Dès 2010, toutes les directions opérationnelles sont mises à contribution, en fonction de leur bilan carbone. L’argent finance l’acquisition de crédits carbone. La neutralité atteinte, la banque change ses objectifs.

Priorité est désormais donnée à la réduction effective de l’empreinte carbone. En juillet 2012, le comité exécutif décide de baisser de 26% ses émissions de gaz à effet de serre et d’améliorer de 24% l’efficacité énergétique du groupe entre 2007 et 2015, rappelle le directeur Développement durable et RSE.

10 euros la tonnes

Le montant de la taxe est porté à 10 euros la tonne. Contrairement au schéma passé, l’enveloppe (grosse de 2,6 millions d’euros en 2013) finance la réalisation d’opérations exemplaires internes. Après un concours d’idées, la direction a retenu 28 projets qui ont été financés, tout ou partie, par la taxe carbone interne. Au menu: installation de panneaux photovoltaïques sur une agence polynésienne, dispositif de détection et correction de surconsommation d’eau et d’énergie, système de réduction des impressions papier, etc.

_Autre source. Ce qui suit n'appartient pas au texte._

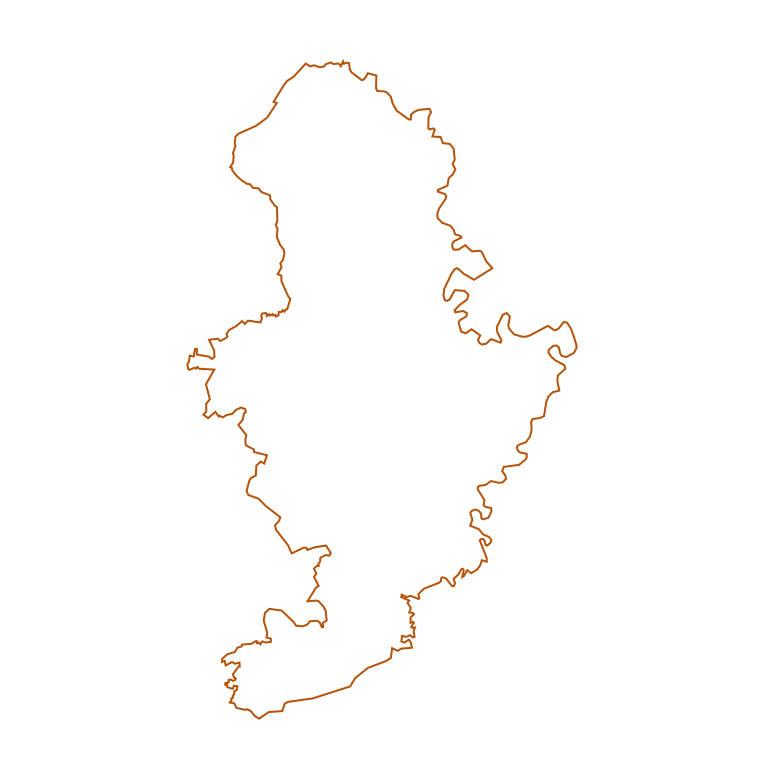 the district of Nong Cong, Thanh Hóa, Vietnam, rotated 356°
{"feature_id": "81297802B57234015442712", "entity_name": "Nong Cong", "entity_type": "district", "adm_level": 2, "iso_a3": "VNM", "parent_name": "Vietnam", "parent_adm1": "Thanh Hóa", "projection": "orthographic", "projection_center": [105.661, 19.616], "detail": "fine", "context": "isolated", "style": "outline", "palette": "amber", "viewbox_px": 768, "rotation_deg": 356, "n_neighbors": 0, "source": "geoboundaries", "source_scale": "gbopen_adm2", "svg_char_len": 6122}
<svg xmlns="http://www.w3.org/2000/svg" viewBox="0 0 768 768"><g transform="rotate(356 384 384)"><path d="M396.7,88.2L397.9,75.7L389.5,72.9L387.0,76.9L384.2,79.3L382.7,79.1L373.2,70.7L371.8,67.3L371.5,61.5L369.3,60.8L366.5,61.8L365.7,59.3L363.1,64.0L361.1,61.1L356.1,61.3L353.3,59.5L348.3,60.9L346.5,62.9L342.4,63.6L336.3,61.2L332.5,62.0L328.3,58.9L315.2,71.2L308.4,75.0L305.0,78.8L293.5,94.9L296.7,96.3L285.9,110.2L274.3,117.6L256.1,124.2L253.0,127.0L251.9,134.0L252.5,135.9L249.3,143.6L250.0,145.6L249.0,152.4L245.7,157.1L247.2,157.6L247.7,160.6L251.6,166.2L256.6,171.2L261.4,174.8L264.4,175.4L266.9,179.2L272.4,180.0L275.2,184.0L283.4,187.8L283.5,191.9L287.4,198.4L289.6,200.0L289.0,214.1L287.1,217.8L288.6,221.8L287.3,229.7L290.1,238.1L293.2,242.7L293.8,246.6L291.8,253.3L289.0,256.4L289.9,260.4L285.6,267.0L289.2,268.7L288.8,274.2L294.4,289.5L296.5,292.6L292.7,302.6L291.1,302.8L289.7,304.9L288.0,303.3L286.7,305.1L284.1,304.8L283.5,308.2L280.9,309.1L280.5,307.6L278.5,307.9L277.8,306.5L276.6,307.5L274.4,306.5L274.1,307.6L273.2,306.9L272.0,308.0L271.2,305.0L267.4,305.2L266.2,307.5L266.9,309.9L265.0,314.0L252.7,311.3L249.3,314.4L246.8,311.3L240.3,316.1L233.1,319.4L230.4,323.1L231.1,325.7L229.5,327.2L223.6,329.7L221.4,327.2L212.6,327.7L216.9,338.8L216.8,345.1L214.2,347.1L211.4,344.5L199.4,341.6L199.8,336.1L197.9,335.9L196.1,343.3L192.2,342.1L191.1,347.9L189.2,350.6L189.6,355.1L191.0,356.3L195.9,354.6L197.6,355.6L198.9,353.9L200.7,355.9L215.7,357.8L206.4,371.8L209.2,387.1L205.2,391.4L204.8,399.1L201.7,402.0L202.5,402.7L206.2,405.8L213.8,400.0L216.9,404.9L217.5,404.1L220.9,406.0L224.9,403.9L230.5,403.3L234.2,399.7L239.7,397.5L243.8,399.3L244.3,402.3L242.3,403.6L240.6,409.8L235.9,414.7L243.2,425.6L241.7,430.0L241.9,435.5L249.7,440.3L249.5,442.7L262.2,446.9L259.0,455.0L255.6,452.8L251.0,456.5L249.7,466.5L245.3,468.1L243.2,470.4L239.4,481.3L241.0,485.3L250.7,489.6L257.8,497.7L271.3,509.7L269.7,513.3L265.4,517.4L266.1,521.9L277.1,538.3L280.1,546.5L292.4,541.7L295.1,542.0L296.0,544.2L303.4,542.1L314.9,541.1L319.1,548.8L317.5,551.4L313.6,550.6L308.4,553.0L307.9,556.7L305.8,559.0L306.2,560.8L304.0,560.9L301.2,563.4L303.4,568.5L300.7,571.4L304.7,581.0L301.7,582.7L292.6,595.4L301.9,595.4L303.7,596.2L308.3,602.2L310.0,606.3L310.3,615.9L306.2,618.1L306.4,622.2L305.0,622.2L303.3,617.5L300.9,615.5L293.5,615.5L291.0,618.4L286.5,620.0L279.5,619.1L277.5,615.5L266.2,602.9L254.1,600.3L249.4,603.9L247.5,611.5L250.2,624.2L249.0,628.6L253.3,630.1L253.2,633.3L248.2,633.7L244.6,632.3L242.5,635.1L241.6,633.5L239.2,633.7L239.7,632.1L238.6,631.4L233.5,633.9L224.2,634.1L223.6,635.9L219.3,636.8L216.6,640.9L208.9,642.6L203.4,646.9L203.1,650.0L205.7,649.0L206.5,653.8L213.0,650.7L215.9,652.7L220.4,651.8L220.4,655.7L219.4,655.6L213.0,663.0L213.9,666.3L215.6,667.4L214.9,668.8L212.6,669.6L210.4,668.1L208.4,668.4L208.3,670.7L204.8,671.4L204.8,673.1L206.6,672.7L206.6,675.4L209.9,676.9L212.1,677.4L213.0,674.7L216.5,675.2L216.0,678.7L213.2,680.2L213.0,683.0L211.3,684.6L211.6,686.3L209.6,687.2L209.8,689.3L208.0,691.0L212.6,692.3L214.2,696.8L222.9,699.4L224.9,698.9L228.4,701.1L232.1,706.4L236.2,709.1L246.1,703.2L259.7,703.2L262.6,696.0L266.1,694.4L290.8,692.7L329.2,683.3L334.7,675.4L348.1,666.1L365.9,660.8L371.7,657.9L373.7,648.1L379.0,651.2L382.8,649.2L393.5,649.0L392.7,643.7L390.9,640.8L386.1,643.4L383.4,642.0L384.4,636.6L388.6,637.8L392.5,636.4L395.1,638.8L396.8,638.4L396.3,632.7L397.9,629.0L395.0,629.2L394.2,628.2L397.1,624.3L396.5,623.3L393.8,624.0L394.2,618.7L397.8,615.9L396.8,614.4L393.2,613.7L395.2,609.1L392.2,604.2L394.0,601.8L386.3,597.7L387.0,595.4L391.6,598.1L395.8,597.2L403.5,600.9L404.3,600.0L403.6,596.1L409.1,591.2L425.1,586.1L427.0,584.8L427.5,581.5L428.8,580.8L432.5,582.5L437.6,590.2L439.5,590.6L441.0,587.8L439.8,583.3L445.0,579.1L448.0,574.3L449.8,573.8L450.6,575.3L448.6,582.0L450.3,581.2L454.1,575.5L457.6,578.8L463.6,575.9L467.2,571.8L469.3,566.7L474.1,568.4L474.3,564.7L468.6,546.7L469.9,545.5L472.1,545.6L473.5,547.7L473.9,551.2L475.6,552.4L479.3,549.7L480.2,546.9L478.0,543.8L472.3,540.9L468.6,535.5L460.1,531.4L462.7,525.7L461.1,518.6L462.4,516.8L466.2,515.6L469.3,516.7L471.8,520.0L471.8,524.9L474.2,525.9L478.9,524.6L482.4,518.3L482.1,515.1L476.9,513.8L474.9,512.0L476.1,506.9L470.2,495.6L470.4,493.5L472.1,492.2L478.2,491.8L484.1,488.3L491.6,490.6L495.5,490.4L499.2,487.0L498.7,483.9L495.8,479.0L497.8,475.0L513.0,474.1L519.9,469.2L521.3,467.1L521.4,463.5L514.6,461.7L512.6,459.2L512.2,456.0L513.9,454.2L521.6,451.9L526.0,446.6L528.1,440.2L528.1,432.4L529.7,429.3L537.1,428.8L541.4,427.2L544.7,413.1L547.2,407.9L551.9,403.9L558.4,402.8L557.1,392.9L558.1,387.5L566.0,381.5L565.2,377.8L556.6,372.4L553.0,368.8L550.3,364.3L550.6,361.6L555.3,357.8L558.8,357.6L561.0,359.7L561.9,366.0L563.5,368.5L567.7,369.8L575.6,366.3L578.4,361.8L578.8,359.1L576.5,349.3L574.3,341.7L571.0,335.7L567.7,334.6L562.3,340.6L559.2,342.3L557.5,342.2L551.6,337.4L533.0,345.7L528.5,346.8L524.7,346.3L517.2,343.5L512.7,337.4L512.0,334.2L514.3,325.5L511.3,321.8L507.4,323.1L500.5,335.2L500.6,340.2L504.2,348.4L503.1,350.9L494.0,346.7L488.6,351.0L484.2,351.4L481.7,349.3L480.9,346.5L483.4,342.3L475.2,335.5L469.0,339.1L464.6,337.1L462.7,327.8L464.0,325.8L470.9,322.3L471.6,319.0L468.0,316.7L460.1,317.5L459.5,315.4L465.2,310.2L472.7,305.6L474.5,300.8L470.7,296.7L461.2,295.3L455.3,304.3L452.7,305.5L450.6,304.7L449.5,299.9L450.6,293.6L458.9,278.9L462.3,274.6L465.2,273.5L471.0,279.4L481.0,286.3L500.1,276.1L494.6,268.8L490.8,259.2L489.0,257.8L480.9,257.8L474.7,251.2L467.7,255.1L462.8,254.8L461.7,252.2L462.0,248.6L463.8,246.5L471.4,243.3L470.7,241.7L465.3,239.6L464.3,235.1L461.4,230.9L453.4,227.3L449.0,222.2L449.0,218.0L451.3,212.6L458.3,203.8L459.2,200.9L458.0,198.7L451.3,195.9L451.2,194.2L461.1,190.6L462.9,183.2L467.3,179.6L470.2,174.8L467.8,169.2L470.2,165.2L469.9,154.1L466.4,149.1L459.5,147.8L457.7,141.6L449.6,140.5L452.4,133.7L450.9,132.5L447.2,133.1L446.0,132.2L447.1,120.7L449.9,116.2L448.5,112.6L437.8,113.0L433.5,114.4L429.7,117.2L429.3,122.0L427.2,121.8L415.8,112.3L412.2,104.8L410.9,98.1L407.7,93.9L405.0,92.2L397.7,91.2L396.7,88.2Z" fill="none" stroke="#b45309" stroke-width="2"/></g></svg>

«Globalement, nous avons effectivement réduit nos émissions annuelles de 2.574 tonnes de CO2, soit près de 1% des émissions du groupe et diminué de 2,5 M€ le montant de nos factures», résume Emmanuel Martinez, directeur Environnement. L’essentiel de ces opérations relèvent de l’amélioration de la performance énergétique des bâtiments. Leur retour sur investissement est de l’ordre de 7 ans.

Efficace, l’opération sera reconduite. En intégrant les émissions des serveurs informatiques de ces prestataires et celles de sa nouvelle filiale russe, Rosbank, Société générale prévoit de lever 3,2 M€.